Wednesday, September 10, 2008

Absa Capital buys 10% of Dark Fibre Africa

Saw this notice from ABSA Capital / I-Net and thought it might be of interest to local venture capital industry participants

Johannesburg, Sep 10 (I-Net Bridge) - Absa Capital, the investment banking division of Absa Bank Ltd, has bought 10% of Dark Fibre Africa (DFA), a local telecoms infrastructure provider, it announced on Wednesday.

Based in Centurion, DFA, installs carrier neutral broadband ducting infrastructure, and sells and maintains discrete fibre pairs, or cables, to individual telecommunications operators.

The acquisition follows last month's high court decision involving the Independent Communications Authority of South Africa (Icasa) and telecoms firm Altech (ALT) that Altech has the right to self provide its own network under its Value Added Network Service licence.

The move is expected to open floodgates of VANS licensees seeking to build their own networks, but Absa Capital's Infrastructure Equity Investment official Sollie Nortjé said many of the 300 or so VANS licensees did not have the financial muscle to roll out large networks.

He said it would make strategic and "financial sense" for VANS licensees to use DFA's network, because it would reduce the cost of building duplicate networks without affecting their competitive positions.
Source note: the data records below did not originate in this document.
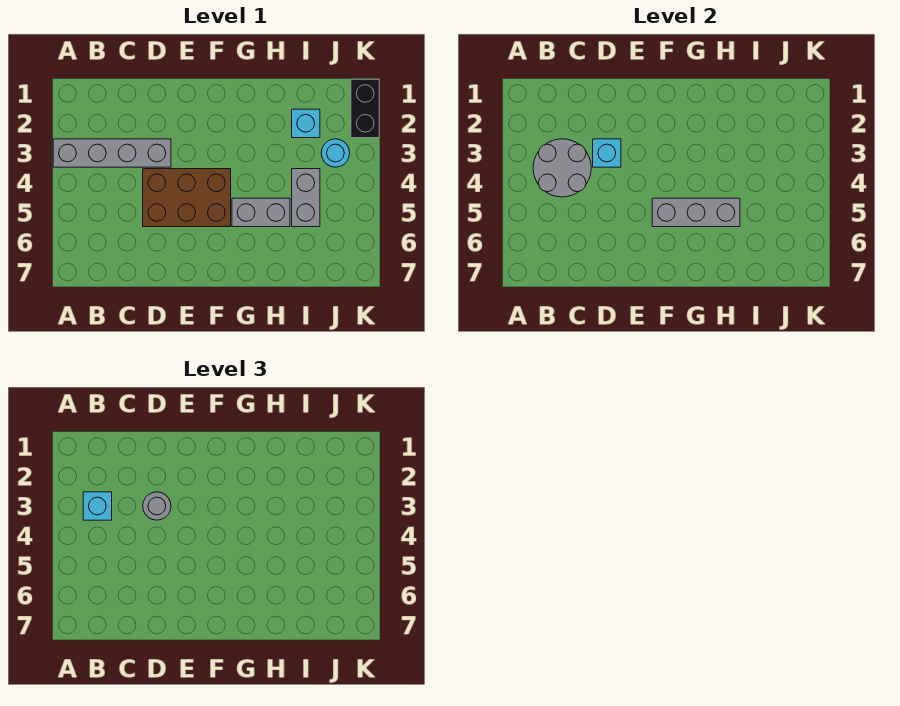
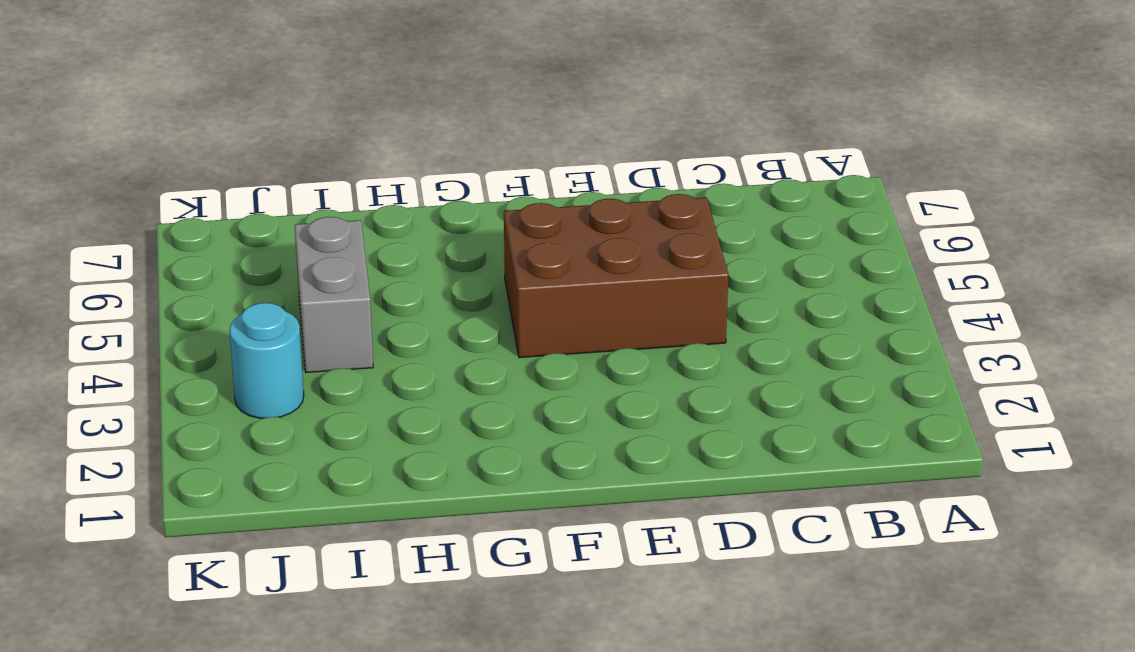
none -> grey 1x4 brick [53,139,171,167]
none -> grey 1x2 brick [232,198,290,227]
none -> cyan 1x1 brick [292,109,320,138]

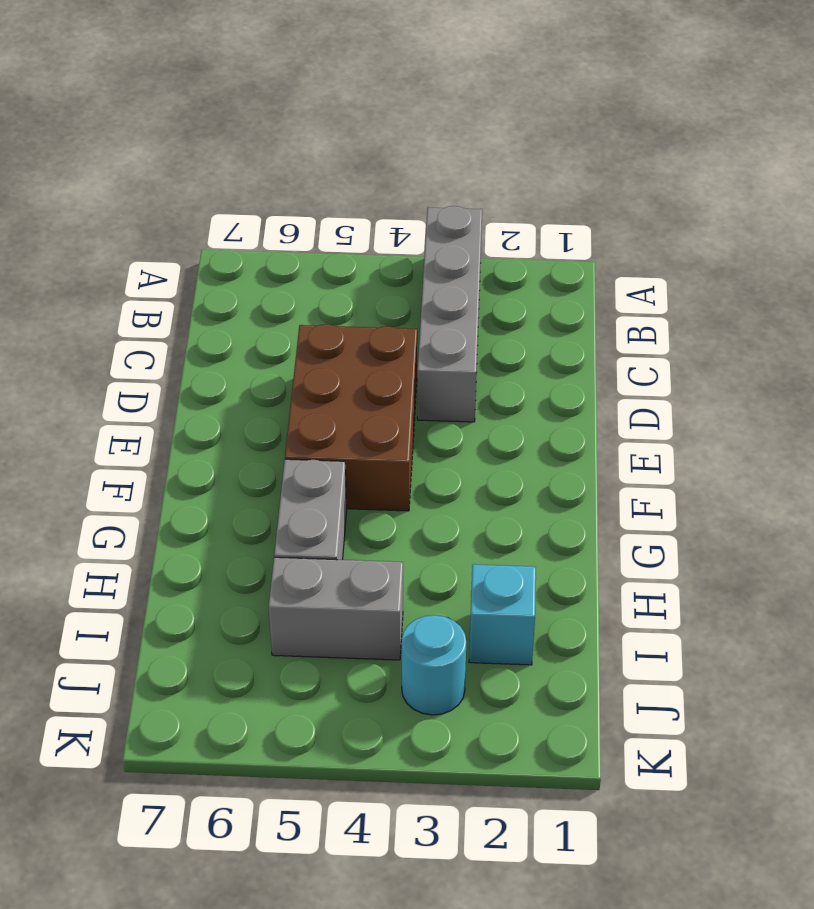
none -> black 1x2 brick [351,79,379,138]
none -> grey 2x2 round brick [533,139,591,197]
none -> cyan 1x1 brick [593,139,621,167]

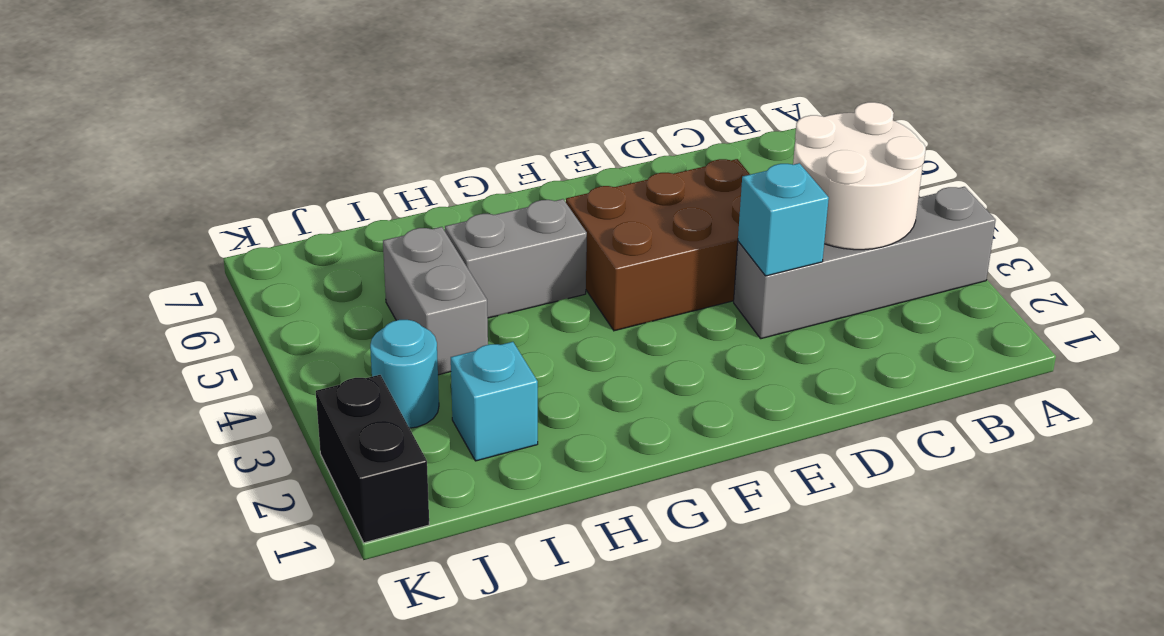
white 2x2 round brick [793,102,926,250] -> grey 2x2 round brick [533,139,591,197]
none -> grey 1x3 brick [652,198,740,227]
none -> cyan 1x1 brick [83,492,112,520]
none -> grey 1x1 round brick [143,492,171,520]

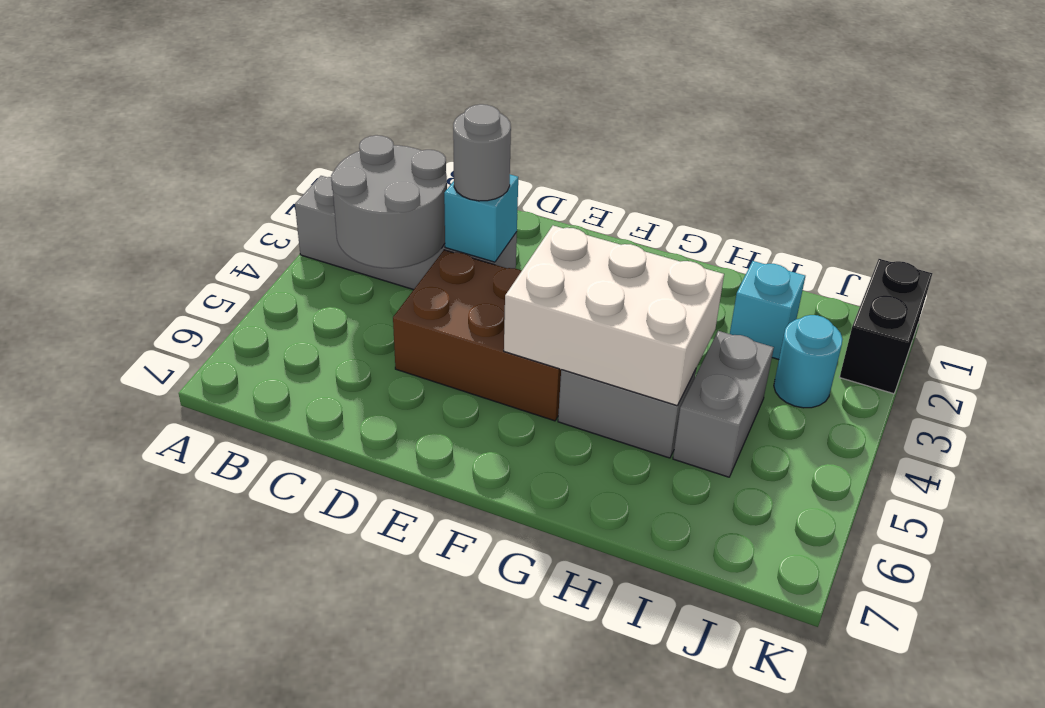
white 2x3 brick [504,226,724,406] -> grey 1x3 brick [652,198,740,227]
none -> cyan 1x1 brick [83,492,112,520]

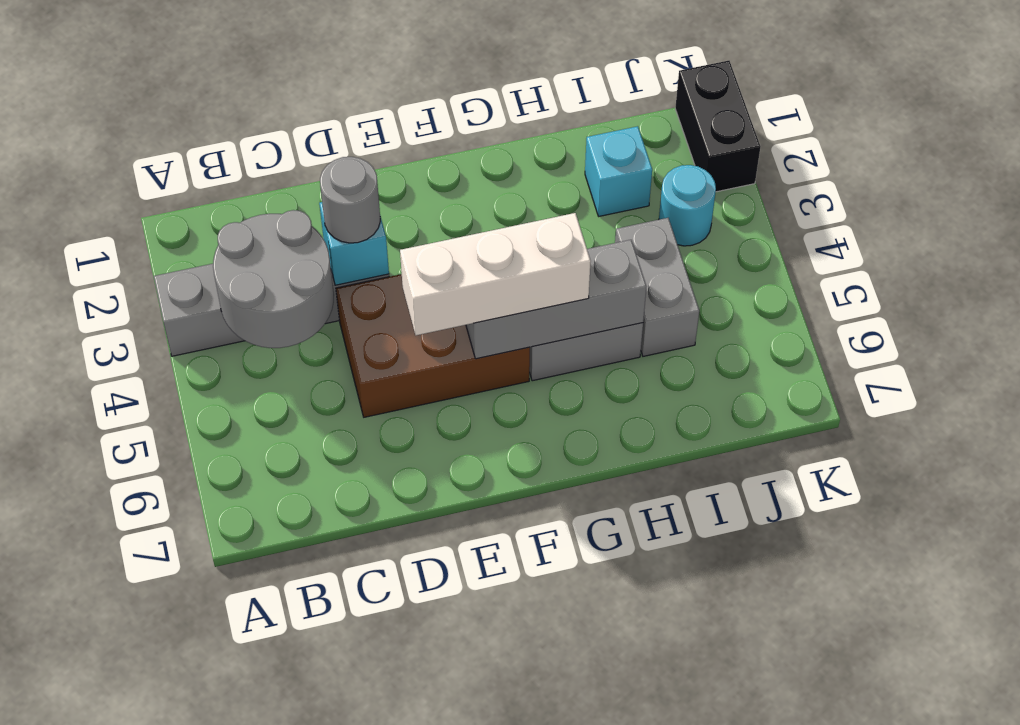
white 1x3 brick [400,213,591,335] -> none
none -> cyan 1x1 brick [83,492,112,520]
Unlike Telkom, MTN, Vodacom and Cell C, DFA does not compete with operators - it only builds network capacity designed to be shared by operators, said Nortjé.

Nortjé's comments comes as Absa Capital announces a 10% acquisition in
DFA and, along with Absa Corporate and Business Bank, finalises agreements to provide a mezzanine facility of 250 million rand and a senior debt
facility of up 700 million rand as a first round of funding to DFA.

DFA is spending 2 billion rand in the next 12 months on to deploy broadband infrastructure across South African cities, which could be leased by multiple operators.

Other major shareholders in DFA are VenFin and Community Investment Ventures.